What happened to women in horror?

Up until recent film history, women in horror were almost always a perfect victim. Our femme protagonist never provoked the killer, ghost, or ghoul; never held any face other than a smile or a cry; and never engaged in bad girl behaviors like drinking or consenting to sex. Think of the era of film that produced Psycho and Halloween. The heroine was often saved by a budding male, or by her own cleverness that succeeded her power. In these films, ‘woman’ was synonymous with ‘victim’.

These scream queens are now being replaced by thunderous, wrathful, and potent women. These women have rage birthed inside of them; a rage that is fathered by indignation, and exercised by voice and action

Who does rage belong to?

The horror classics of the slasher genre gave us our female victim alongside the male antagonist. Whether it be a masked killer, a shapeshifting alien, or a haunted house; the evil force in these films always possessed two qualities: an appetite for illicit violence and a distinctive masculine energy. 

Female anger has historically been tethered to hysteria or mania. Lobotomies or sedatives were prescribed as solutions to these specific female troubles; while male anger reigned as a pillar of American ethos. 

However, it seems that more recent films have allowed the rage to move through men to find a resting place in women. Passive women are now active as we watch Red create an army of vengeance in Jordan Peele’s Us (2019), and Suzie’s sinister schemes in Luca Guadagnino’s Suspiria (2018). 

Rage manifested through women in these female-centered horror films differs greatly from the male rage of the slasher genre through one factor: the intellectualization of the anger. Instructor of horror seminars at the University of Oregon, Rachel Eccleston, talked with me about the scope of horror, “We’re not seeing these women angry without articulation” Rachel says. There is no baseless male-enacted violence as seen so commonly through films such as The Silence of the Lambs (1991). Every enraged woman in horror has a distinct reason: wrongdoing or plight that has ignited their will to kill (metaphorically and sometimes literally). 

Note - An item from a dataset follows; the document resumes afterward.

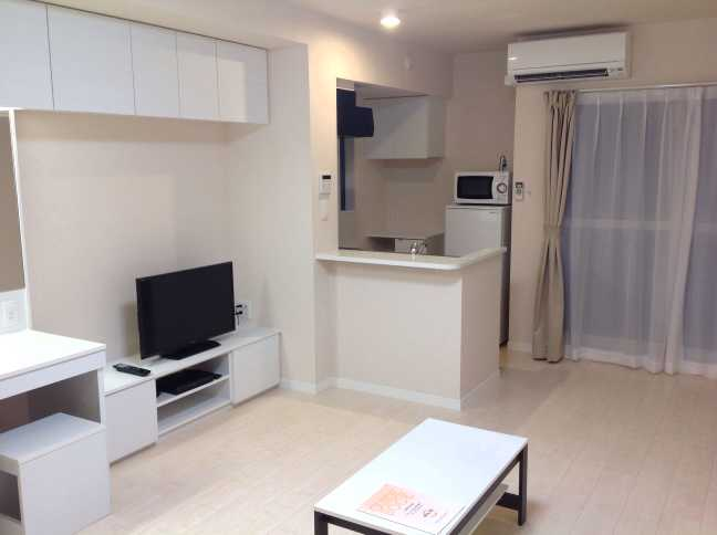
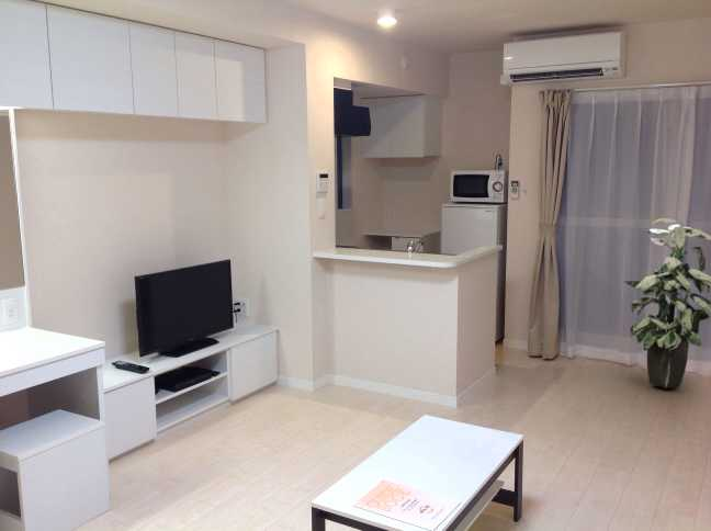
+ indoor plant [622,217,711,389]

"if you're not angry your're not paying attention" sign
Provided by The New Political

The angry woman rhetoric

Being calm and composed is a social currency among women. Negative emotions can only be manifested in sadness or grief; how many times have we watched a woman slide down a wall sobbing?

Rage has been sealed in a jar. So when we can watch films that allow their female characters to be angry and violent, it de-communicates the necessity of being calm for women and beckons a powerful catharsis. 

In Ari Aster’s Hereditary, when Toni Collette’s character passionately screams at her disrespectful son, mothers and nonmothers alike feel her fury. Rachel says, “So many women have felt that kind of rage” but “mothers are never supposed to be angry”. 

While horror demonstrates niche situations we have never found ourselves in, the genre reflects dramatized common suffering that comes with being a human or being a woman. We are not relating to the exact conditions of Hereditary, “What is really being expressed is rage, frustration, and simply just anger about how women are treated” Rachel says. 

Why are we so obsessed with female rage in horror?

Female rage in horror isn’t a newborn. Films such as Carrie (1976), Jennifer’s Body (2009), and Stepford Wives (1975) were made over a decade ago but didn’t have as much social merit as they do now. Extending outside of the horror genre, even other mediums of female rage such as angst-filled music by Fiona Apple and Bikini Kill, classical art of women beheading men, and books about struggling women from authors like Joan Didion and Ottessa Moshfegh are bubbling to the top of consumed media. Female-dominated trends are exhibiting unmatched tones of fury. 

Are women just getting angrier? In short, yes. Over the last decade, women have had a steady increase in general rage. Many try to identify a single reason for this: one political policy or a sexist man in power; but truly you can close your eyes and point. In a world where female autonomy is on the chopping block, how are we expected to remain calm?

Judith Beheading Holofernes by Adam Elsheimer
Judith Beheading Holofernes by Adam Elsheimer. Provided by PICRYL.

Conclusion

Female rage has always existed in its own sphere, on the inside, only visible to the world in small ways. Now there is a cultural shift. With commercial hits such as Barbie (2023), directors are noticing the value in stories made by women for women. As Rachel states, “We are getting tired of male-centric stories”. Now highly trafficked media is elevating enraged women, providing the viewers with the cathartics we have longed for. It seems that we are all holding hands and whispering in unison: it’s okay to be mad. 

Now the sphere of female rage exists on the outside. We can watch it in our horror films, and we can tap into it ourselves.